● Instructions for the task: Could you set down exactly the lines of the data below, starting at the one that holds "left eye: (1000, 328)" and ending at the one that holds "left shoulder: (1275, 293)", both included, and only those?

── Data for this exercise ──

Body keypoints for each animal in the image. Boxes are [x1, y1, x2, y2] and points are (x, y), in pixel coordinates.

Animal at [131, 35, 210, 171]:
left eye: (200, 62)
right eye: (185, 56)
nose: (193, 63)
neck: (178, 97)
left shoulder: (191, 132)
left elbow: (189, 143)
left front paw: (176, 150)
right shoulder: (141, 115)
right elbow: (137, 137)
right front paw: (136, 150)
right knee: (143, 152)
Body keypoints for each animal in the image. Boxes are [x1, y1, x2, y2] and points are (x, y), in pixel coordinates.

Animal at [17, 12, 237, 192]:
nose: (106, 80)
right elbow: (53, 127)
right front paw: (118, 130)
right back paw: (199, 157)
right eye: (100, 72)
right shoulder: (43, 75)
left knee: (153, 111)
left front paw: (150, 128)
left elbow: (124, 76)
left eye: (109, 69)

───
── Data for this exercise ──

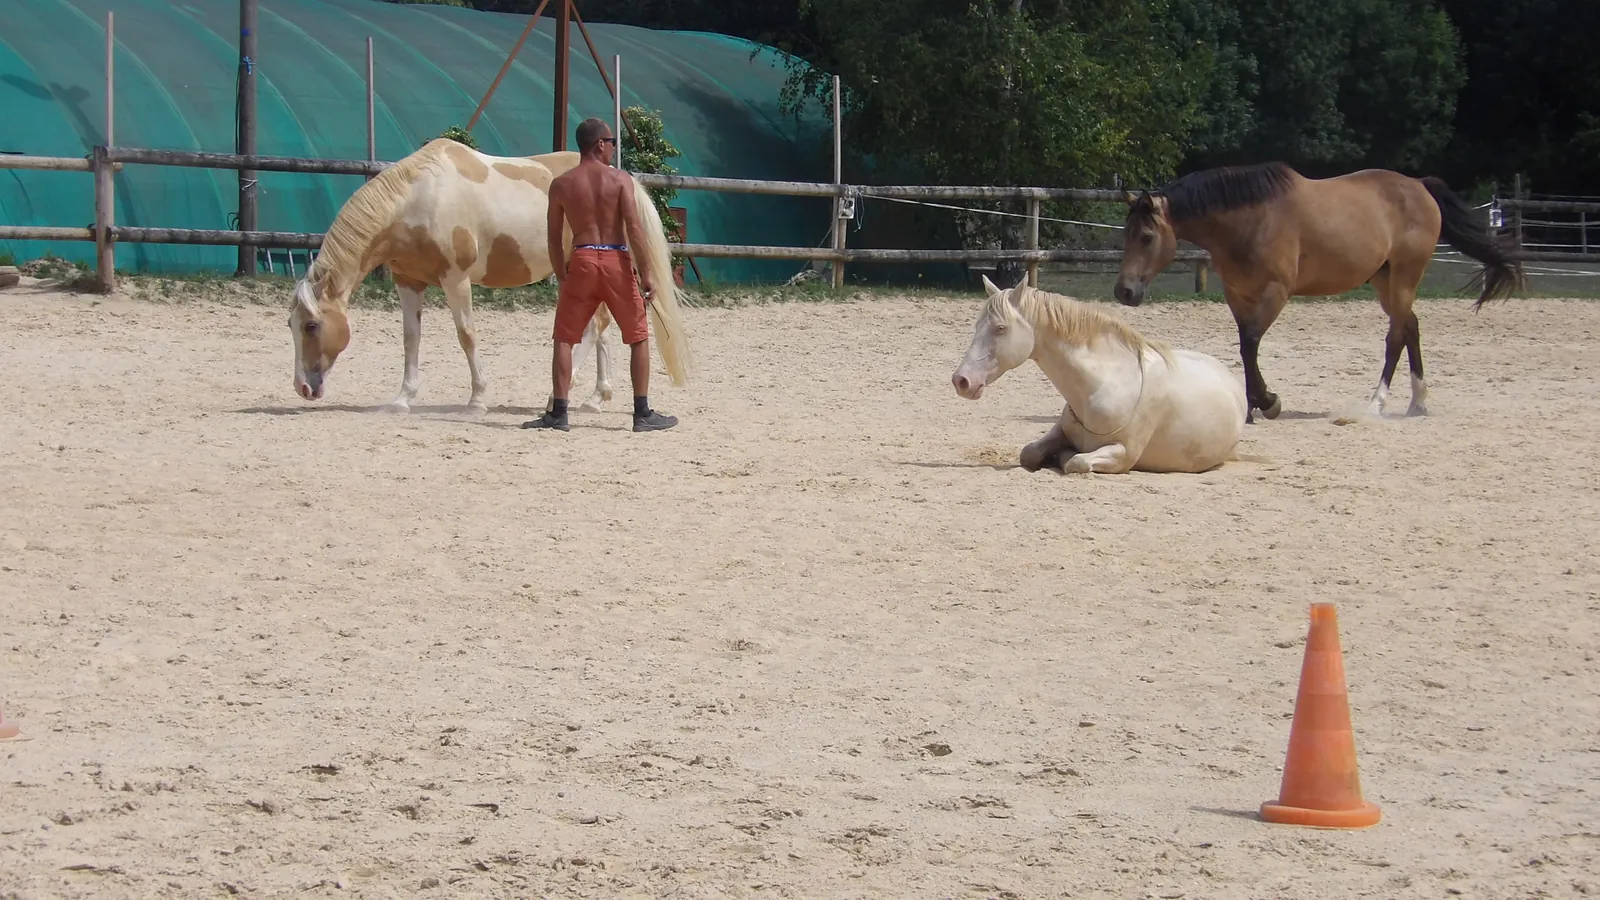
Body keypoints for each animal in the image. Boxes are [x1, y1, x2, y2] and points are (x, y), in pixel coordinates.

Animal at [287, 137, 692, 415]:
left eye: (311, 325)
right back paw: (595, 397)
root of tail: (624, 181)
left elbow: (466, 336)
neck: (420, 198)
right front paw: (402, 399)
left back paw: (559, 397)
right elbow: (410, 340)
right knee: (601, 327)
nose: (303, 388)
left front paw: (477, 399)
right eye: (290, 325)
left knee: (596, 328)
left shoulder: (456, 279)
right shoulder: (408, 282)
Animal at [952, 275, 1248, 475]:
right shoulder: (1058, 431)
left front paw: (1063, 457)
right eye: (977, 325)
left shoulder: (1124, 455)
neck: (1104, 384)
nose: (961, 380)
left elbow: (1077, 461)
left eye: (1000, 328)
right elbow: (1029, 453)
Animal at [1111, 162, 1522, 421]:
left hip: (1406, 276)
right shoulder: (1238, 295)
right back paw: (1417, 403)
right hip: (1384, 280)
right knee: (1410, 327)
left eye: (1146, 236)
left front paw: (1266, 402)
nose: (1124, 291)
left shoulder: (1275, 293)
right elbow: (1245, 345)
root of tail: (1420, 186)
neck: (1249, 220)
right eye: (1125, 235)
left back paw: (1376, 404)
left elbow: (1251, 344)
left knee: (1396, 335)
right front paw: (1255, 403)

───

● Result of this task:
left eye: (1000, 328)
right elbow: (1029, 453)
Animal at [1111, 162, 1522, 421]:
left hip: (1406, 276)
right shoulder: (1238, 295)
right back paw: (1417, 403)
right hip: (1384, 280)
right knee: (1410, 327)
left eye: (1146, 236)
left front paw: (1266, 402)
nose: (1124, 291)
left shoulder: (1275, 293)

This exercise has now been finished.